/ 1 July 2004

United States of Amnesia

How far it was from the triumphant departure of the much-hailed liberator, with young women blowing kisses and throwing flowers and children waving miniature American flags! A furtive ceremony behind acres of concrete, blade-wire and sandbags (three days before schedule, to wrong-foot the bombers), a two-sentence handover, and the liberator-in-chief hops into a helicopter and hot-tails it to safety. It was a fitting climax to a uniquely American shambles, born of a stubborn refusal to learn from history, a macho faith in arms and national hubris.

But of course it is not over — the Americans have not left Iraq, and real authority has not been transferred to the interim Iraqi government. The powers of the new regime are severely circumscribed, and it would not survive one minute without the firepower of 140 000 US soldiers and 20 000 other foreign troops. The new government must rebuild a country shattered by sanctions, war and sabotage, with an oil industry under constant terrorist threat as its only resource. The killing of three more GIs less than 24 hours after the handover underscores the stark reality that the resistance war continues, directed as much against a government viewed as an American stooge as against US forces themselves. In recent weeks, there has been a significant shift in the targets of violent insurgency, towards policemen and other servants of the new Iraqi state.

American author Gore Vidal speaks of the “United States of Amnesia”. So much of what is happening is Iraq, and seems doomed to happen in the months ahead, recalls the tragic US misadventure in Vietnam. There, also, the US tried to create and shore up a “friendly” government, allegedly founded on democratic values. As in Iraq, the mightiest military behemoth the world had seen floundered in a morass of unconventional warfare. Because it could not win and dared not be seen to lose, it poured more and more men and material into the conflict. More bombs fell on Vietnam and Cambodia than were dropped by all sides during World War II — without changing the outcome.
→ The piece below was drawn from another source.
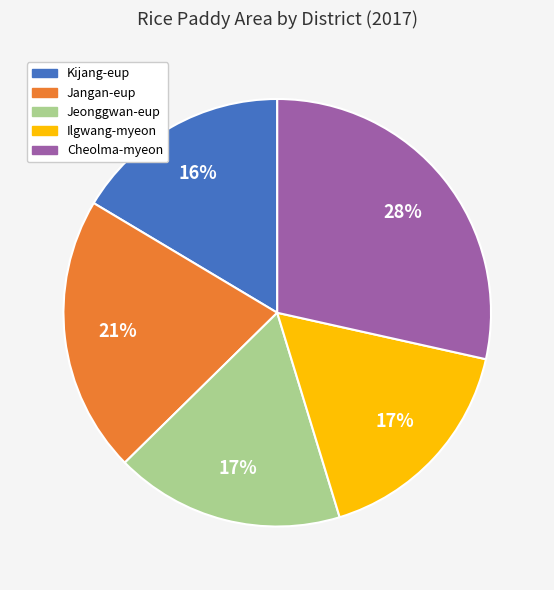

Is it true that Cheolma-myeon is 17% of the pie?

False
The Mail & Guardian would like to think that peace, democracy and economic progress will at last come to the Iraqi people. But the likelihood is that the $126-billion the US has already spent on the war will continue to escalate as military spending did in Vietnam, until casualties, the drainage of resources and American public opinion force an ignominious troop withdrawal. And, as in Vietnam, the likelihood is that the interim government, and any American-sponsored successor, will become more authoritarian, more isolated and more unpopular as insurrectionary violence and economic sabotage continue. Already there is talk of imposing martial law.

Far from bolstering security in Iraq and the Middle East, the US has stoked an ideological hornet’s nest. The mass of ordinary Iraqis may indeed want peace — but the hardliners drawn to the Iraqi jihad from every corner of the Islamic world will not rest until the US is driven from the region. Is it too far-fetched to imagine that Iraq, once under the essentially secular dictatorship of Saddam Hussein, may emerge from its current US-inspired upheavals as a theocratic tyranny, or set of tyrannies, along Afghani or Iranian lines? That would be richly — and tragically — ironic.

It is hard to be optimistic about Iraq’s future, but some good may yet come from this star-spangled cock-up. One large gain could be George W Bush’s growing domestic unpopularity and defeat in the US presidential election later this year — opinion polls encouragingly signal that he may be on the skids. As salutary as Bush’s downfall would be the toppling from power of the hard-eyed neo-conservative dogmatists that surround him, men and women who believe implicitly in the grand civilising mission of US arms and US big business.

Is it too much to hope that Americans, like children who burn their fingers once too often, will learn lessons from Iraq that Vietnam failed to teach them? The first of these is that unilateral force, without the sanction and collective wisdom of the international community, is both likely to fail and destructive of human solidarity. The second is that the most sophisticated military hardware is powerless in the face of an unconventional, “people’s” war — a lesson the British army should have learned in Northern Ireland. The third, as The Guardian‘s Jonathan Freedland argues in this edition of the M&G, is that democracy cannot be imposed at the sharp end of a smart bomb. The effect of the US invasions of both Vietnam and Iraq was to heighten nationalist resistance and recast the “liberator” as a sanguinary oppressor.

The world of the 21st century desperately needs the democratic values enshrined in the Constitution of the US, as well as its wealth, organisational skills and scientific and technical brilliance. But until it learns to partner its fellow-nations, and sheds the habits of coercion and military adventure, it remains a deadly threat to us all.